Frequently Asked Questions
Is exactly-once delivery truly possible?
In a strict theoretical sense across arbitrary distributed systems, no — the Two Generals' Problem proves this. However, within a controlled system boundary (like Kafka's consume-process-produce pipeline), you can achieve "effectively exactly-once" through idempotent producers and transactional writes. The key insight is that most systems do not need true exactly-once delivery — they need exactly-once processing, which is achievable with at-least-once delivery plus idempotent consumers.
How do I choose between at-least-once and exactly-once?
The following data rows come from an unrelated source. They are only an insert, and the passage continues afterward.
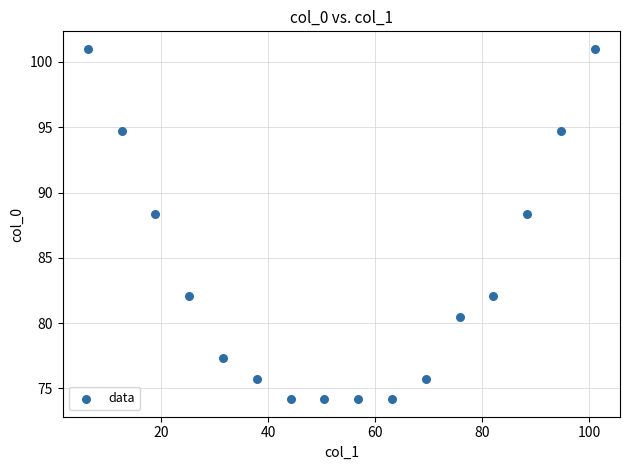

What is the range of Y values (max minus min)?

26.8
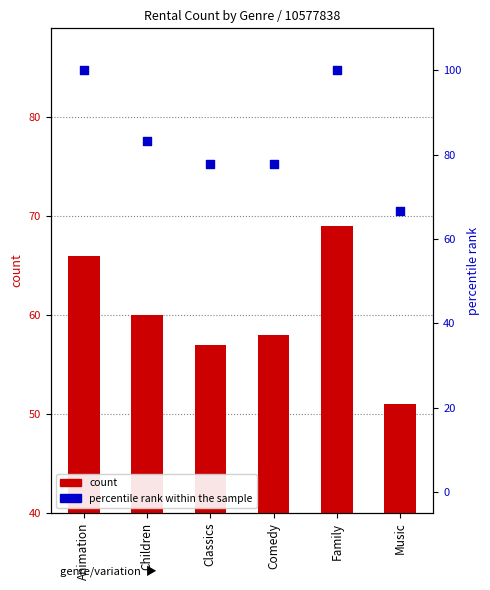

What is the change in value from Animation to Children?

-16.7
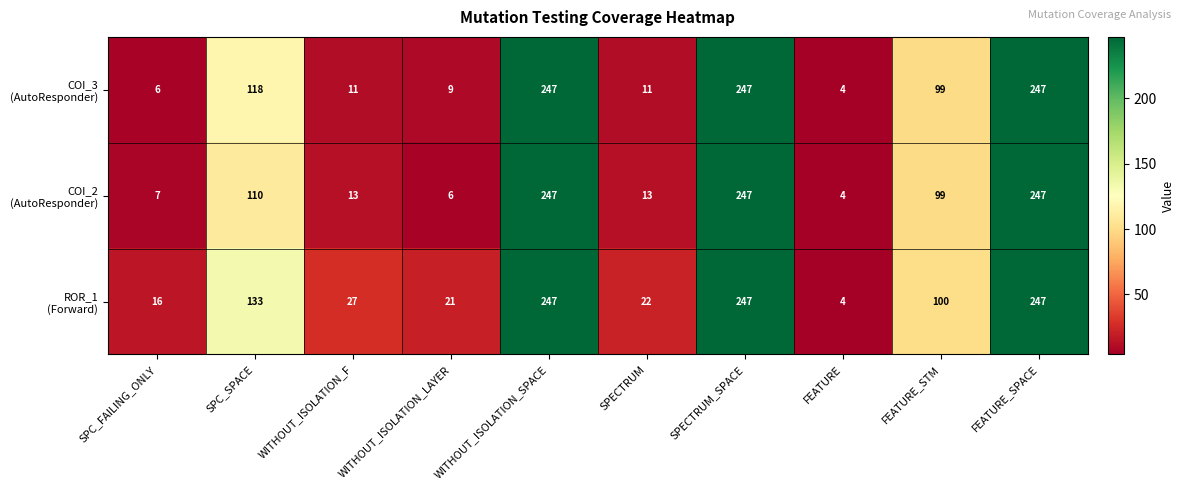

What is the spread (max minus min) of values at WITHOUT_ISOLATION_LAYER?

15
Default to at-least-once with idempotent consumers. It is simpler, faster, and sufficient for 95% of use cases. Use exactly-once only when: deduplication at the consumer is impractical (e.g., sending external API calls that are not idempotent), or when the processing pipeline is entirely within Kafka (consume-transform-produce). The performance overhead and operational complexity of exactly-once should be justified by the business requirement.
How do I make an API call idempotent in a consumer?
Use an idempotency key. Before making the external API call, check your deduplication store. If the message has been processed, skip it. If not, make the API call, record the result, and mark the message as processed — all in a single database transaction if possible. Many payment APIs (Stripe, PayPal) accept idempotency keys natively, handling deduplication on their end.
What happens to delivery guarantees during network partitions?
During network partitions, at-least-once systems may deliver duplicates (retries from the producer side while the broker already stored the message). At-most-once systems may lose messages (no retry). Exactly-once systems may become unavailable (waiting for all participants in the transaction to be reachable). This is a manifestation of the CAP theorem — during partitions, you trade between consistency (no duplicates) and availability (keep processing).
How long should I retain deduplication IDs?
At minimum, retain IDs for longer than the maximum retry window of your messaging system. If your message queue retries for up to 24 hours, retain deduplication IDs for at least 24 hours. A common practice is 7 days, matching typical Kafka retention. Use Redis with TTL for fast lookups and automatic cleanup, or a database table with periodic pruning.